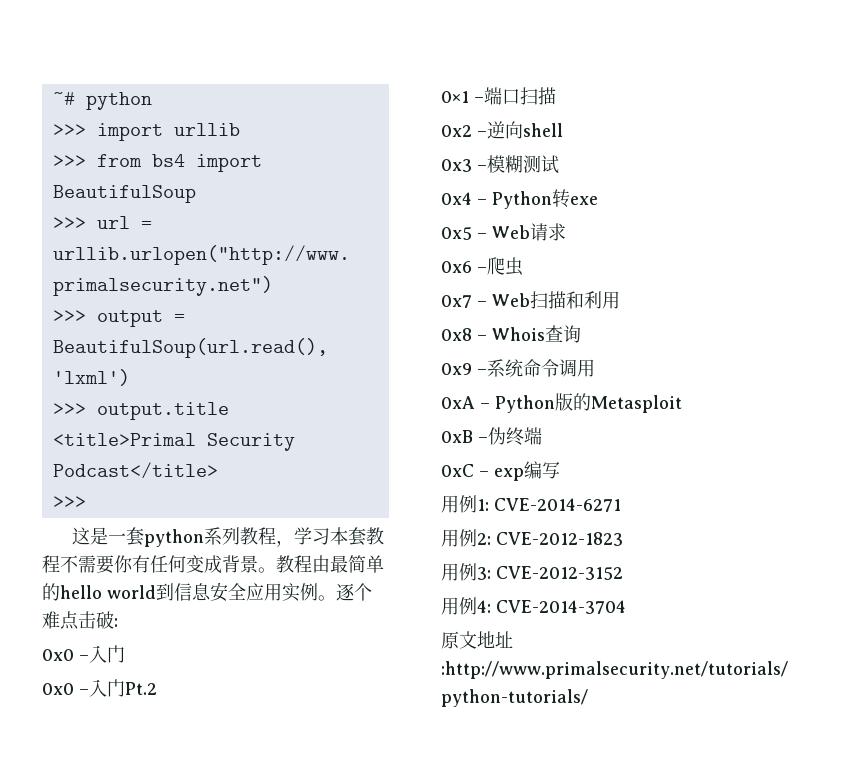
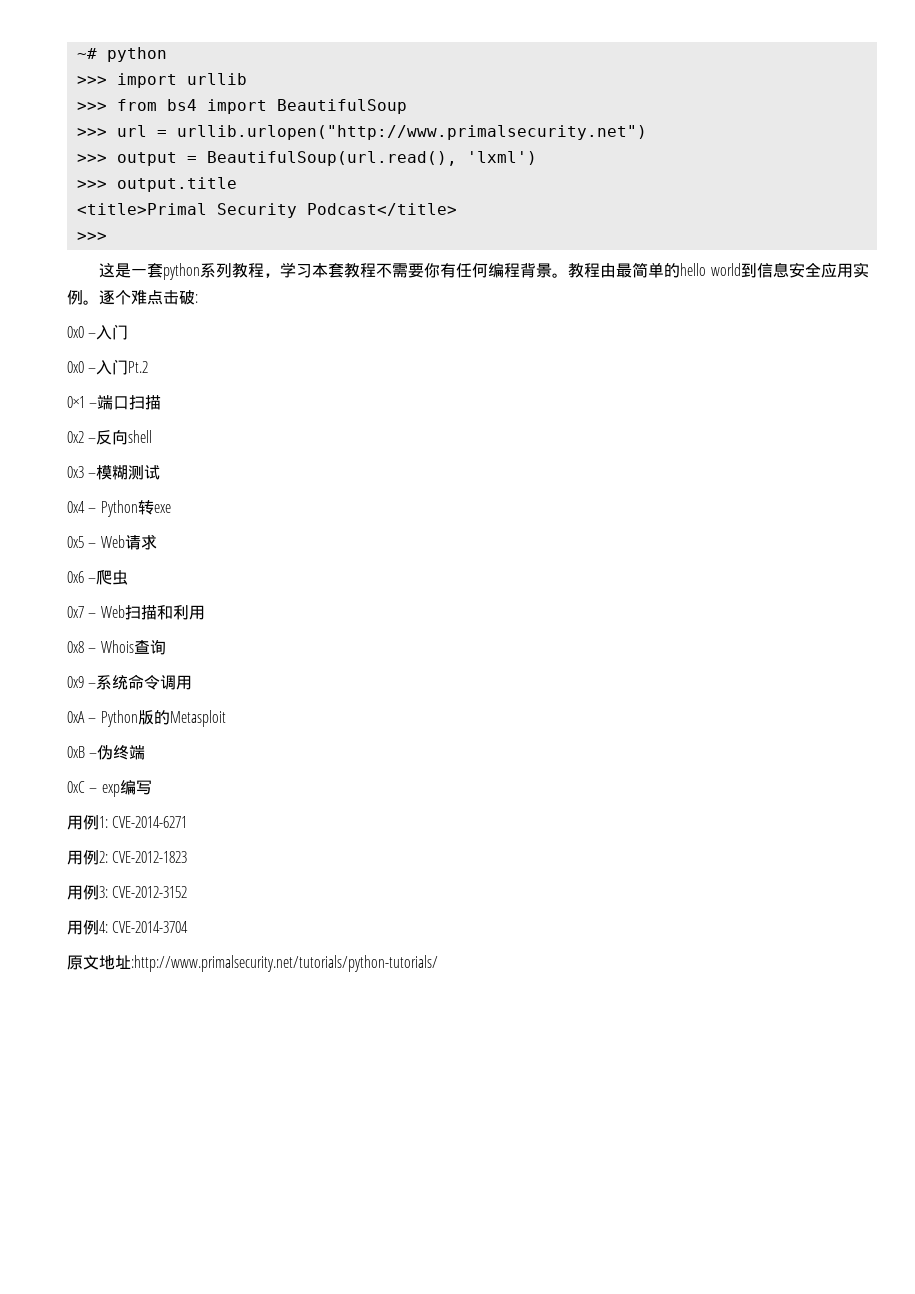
[186,555,222,573] 变成 -> [488,263,521,278] 编程
[487,121,505,139] 逆 -> [96,430,113,445] 反

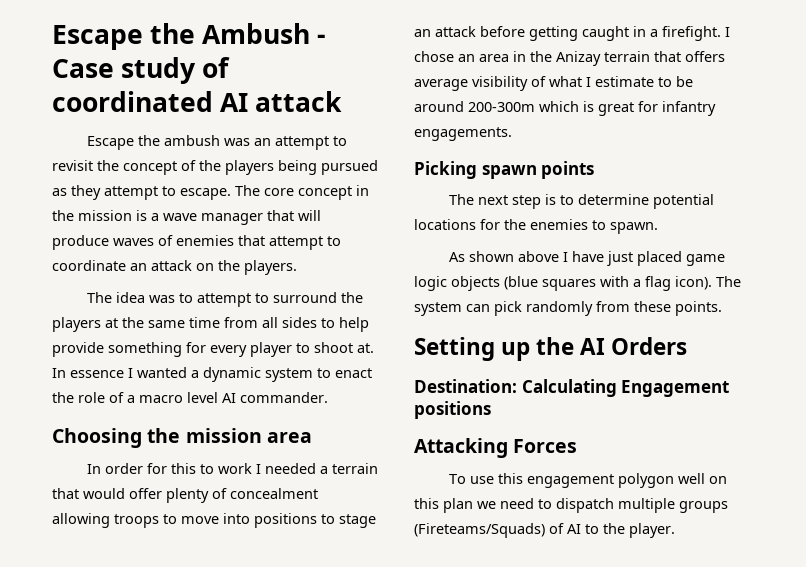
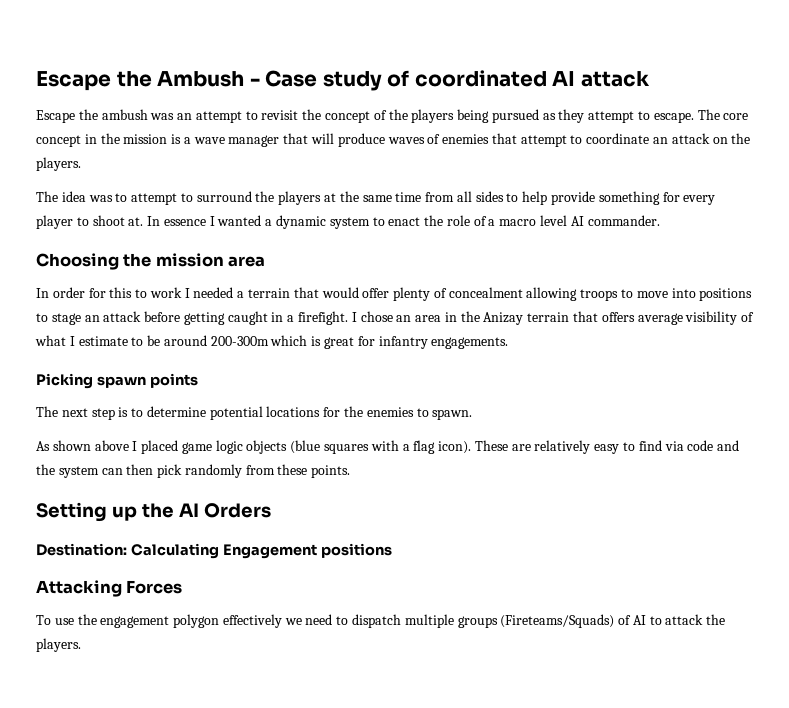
[572,251,634,266] have just -> (138, 446) none
[716,276,741,287] The -> [474,440,740,454] [36,464,55,475] These are relatively easy to find via code and the
(490, 308) none -> [126,464,154,475] then
[498,473,524,484] this -> [77,614,97,625] the
[678,473,728,484] [414,498,473,513] well on this plan -> [222,614,282,628] effectively
[603,523,675,538] the player. -> [665,614,726,625] [36,638,81,652] attack the players.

----------------

*WHAT YOU WILL DO*
Each line above that contains "none" must be copied out.

*ANSWER SPACE*
[572,251,634,266] have just -> (138, 446) none
(490, 308) none -> [126,464,154,475] then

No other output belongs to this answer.